Monday, October 28, 2013

Thoughts on Lou Reed, 1942-2013

Posted By on Mon, Oct 28, 2013 at 10:00 AM

Lou Reed died at age 71 yesterday. As of this writing, an official cause of death hasn’t been confirmed. The circumstances of his death are certainly less important than the achievements of his life, because without Lou Reed, the worlds of popular music and culture would be very, very different, even today.

Everyone’s heard the famous Brian Eno quote, "the first Velvet Underground album only sold 10,000 copies, but everyone who bought it formed a band." This much is true. There would be no Iggy Pop without Reed. No David Bowie. No punk rock, no hip hop, no electronic pop or rock music. Any artist who has attempted to push the boundaries of what could be considered pop or rock music since The Velvet Underground & Nico hit record store shelves in early 1967 owes Lou Reed their career. Reed brought high art and pulp-novel noir into rock and roll in a way that made the accomplishments of The Beatles, The Rolling Stones, and Bob Dylan seem tentative, even squeamish. They teased; they hinted; they hid behind allegory and innuendo. With Reed and the Velvets, everything was laid out in the starkest of light. Culturally, his crowning achievement of that era was to be the first to deny the myths of the hippie counter-culture. Drug abuse was ugly. Free love was not consequence-free. While the hippies were protesting the Vietnam War with stoned flower-power, America and the rest of the world was quite literally burning, and the music of the Velvets reflected this like no other. The amoral, deglamorized drug tales “Waiting For The Man,” “Heroin,” and “White Light/White Heat”; the twisted sexuality of “Venus in Furs”; the tragic-comic portraits of social posturing in “All Tomorrow’s Parties,” and “Stephanie Says”; and the combination of all of the above in the cataclysmic “Sister Ray” violently defiled the baby boomer lie. The Velvets were hated for it.

But Reed had the courage to keep shoving that lie back in the face of the counter-culture that purveyed it.

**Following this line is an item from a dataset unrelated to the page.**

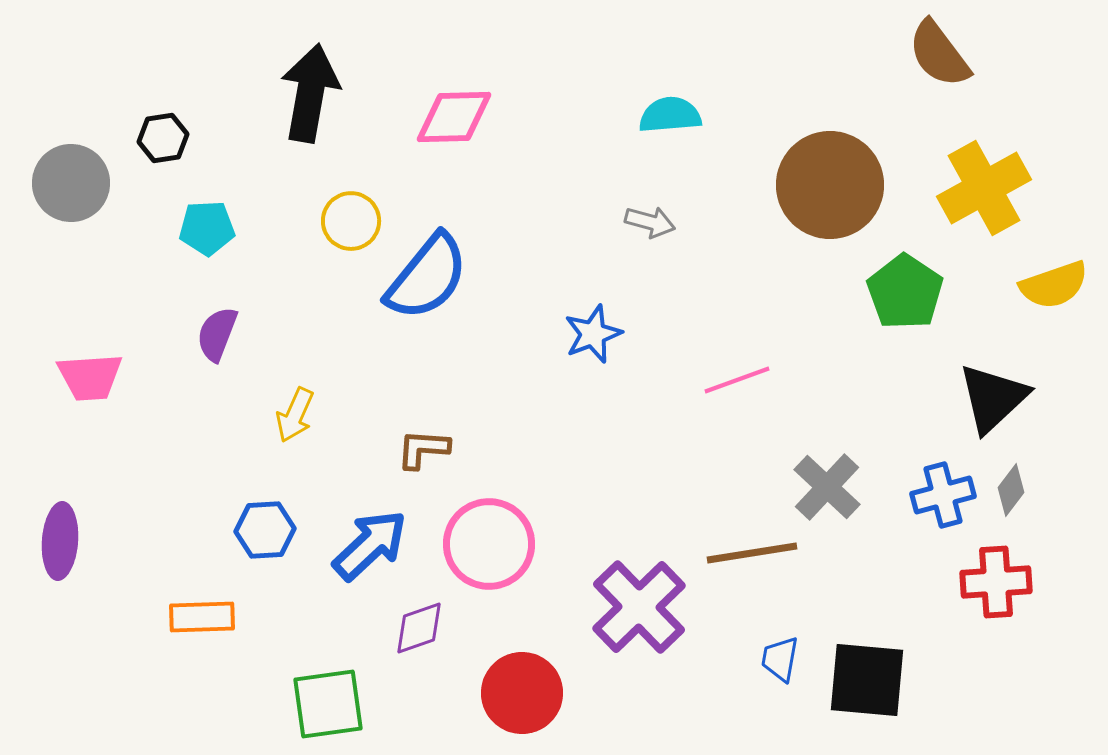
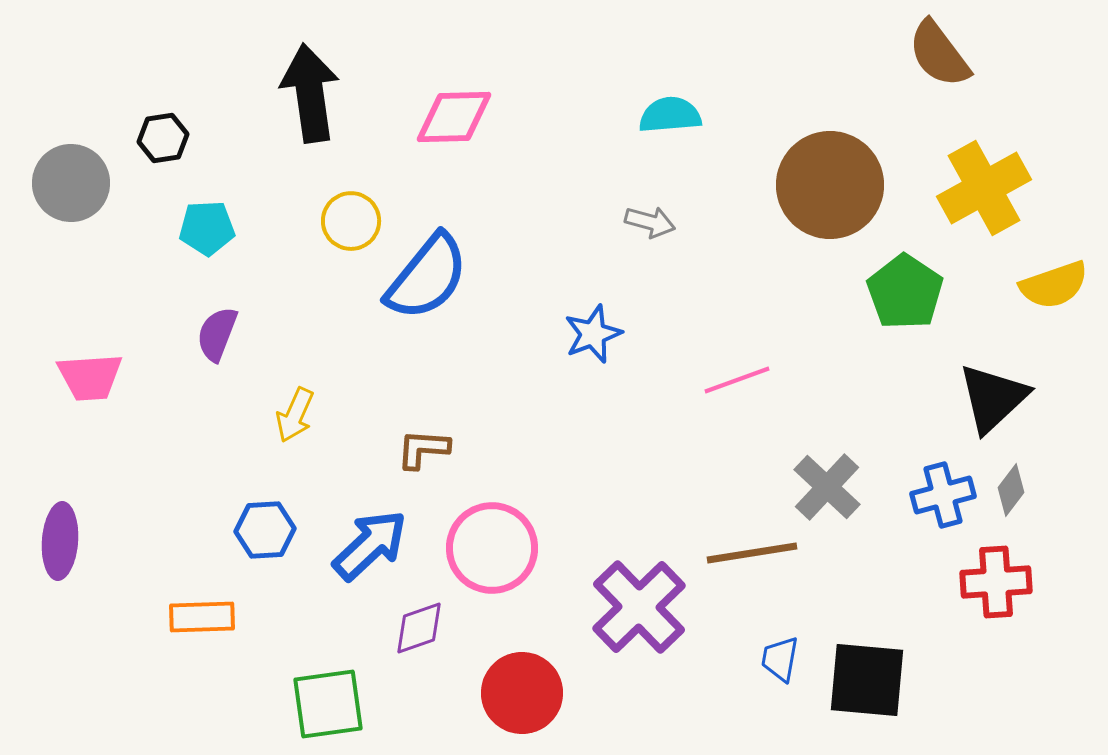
black arrow: rotated 18 degrees counterclockwise
pink circle: moved 3 px right, 4 px down
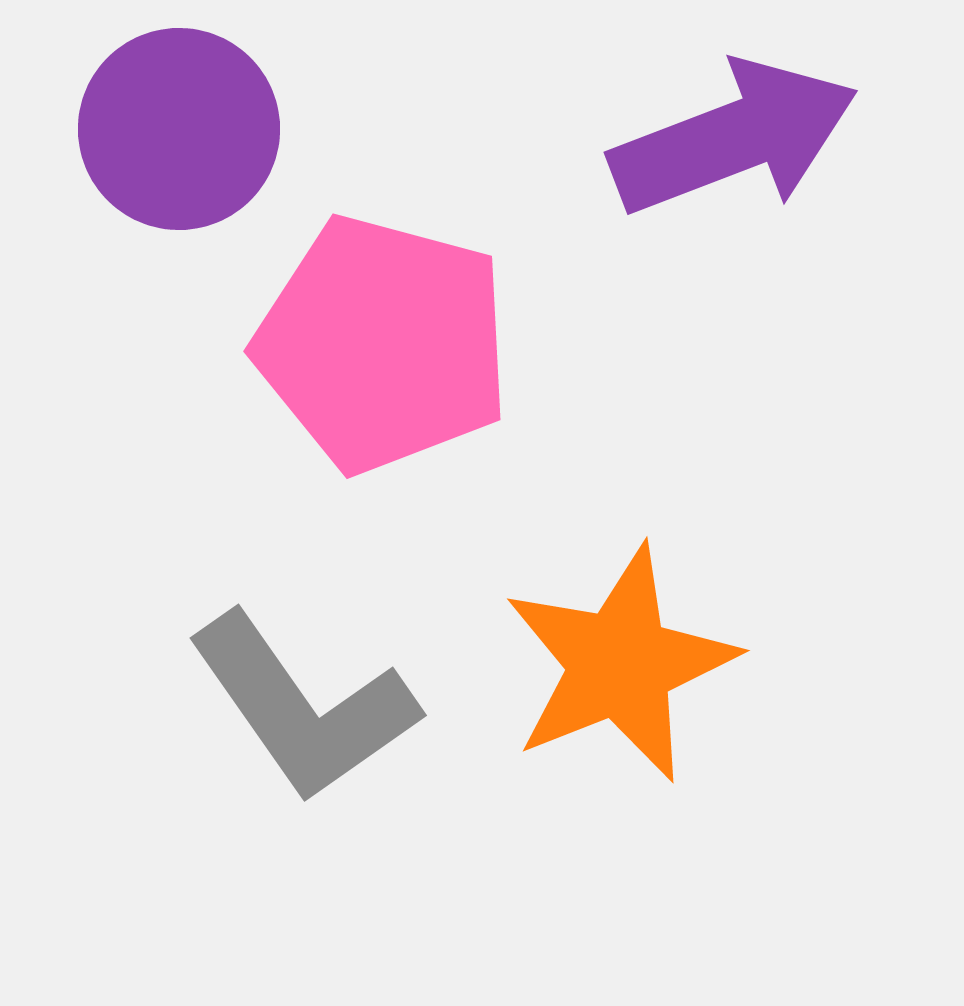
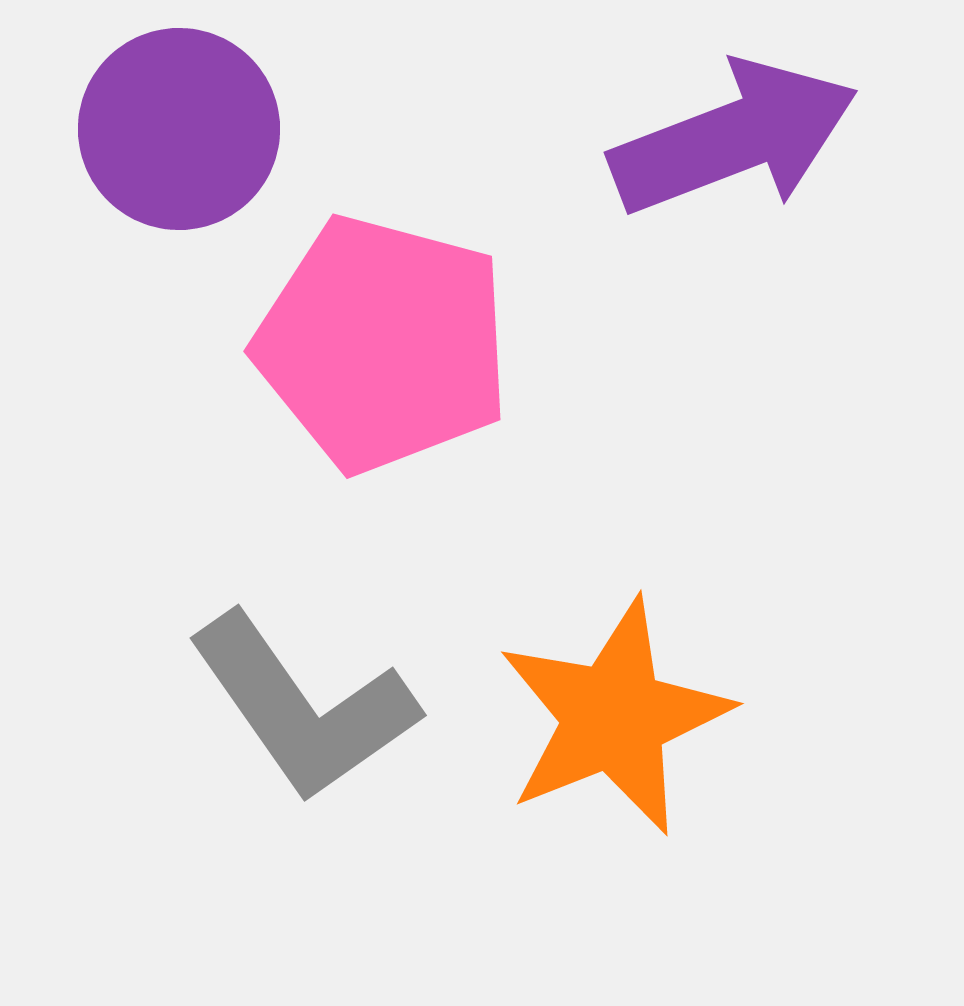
orange star: moved 6 px left, 53 px down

He also had the courage to write honest and beautiful portraits of purity, because like any true artist, he wouldn’t deny any part of the spectrum of life. “I’ll Be Your Mirror,” “Pale Blue Eyes,” “I Found a Reason,” and “Perfect Day,” the latter from his most successful solo album, Transformer, rank among the most naked and compassionate love songs in twentieth century music.

With the Velvets, Reed introduced free jazz, avant-garde classical music, musique concrete, minimalism based in the primal rhythms of Bo Diddley, and pure noise into rock and roll. He brought the pop-art sensibility and literary innovations of mentors Andy Warhol and Delmore Schwartz, respectively, and it was no longer just rock and roll music. There is popular music before Lou Reed, and there is popular music after Lou Reed. People didn’t know what to call it for another decade, until punk rock was a full-fledged international movement.

That’s a fraction of Lou Reed’s legacy; the tip of the iceberg. By most accounts, he was an awful, cruel person, like another master of the last century, Pablo Picasso. But there is the art and then there is the artist. And the art stands high like a monolith, but also as a battering ram — the sound of ground being leveled for new ideals and ideas to be built upon. The implications of the line “I put you in the mirror I put in front of me,” from “Pale Blue Eyes,” run as deep as any religious or spiritual text. In “Some Kinda Love,” from the Velvets’ 1969 eponymous album, Reed sings, “between thought and expression lies a lifetime.” That lifetime could be one millisecond or one thousand years. It is infinity, and in that space, “the possibilities are endless” (also from “Some Kinda Love”). This is the gift that Lou Reed gave to me. The words and music that opened my mind, eyes, and ears, and the endless possibilities of perspective.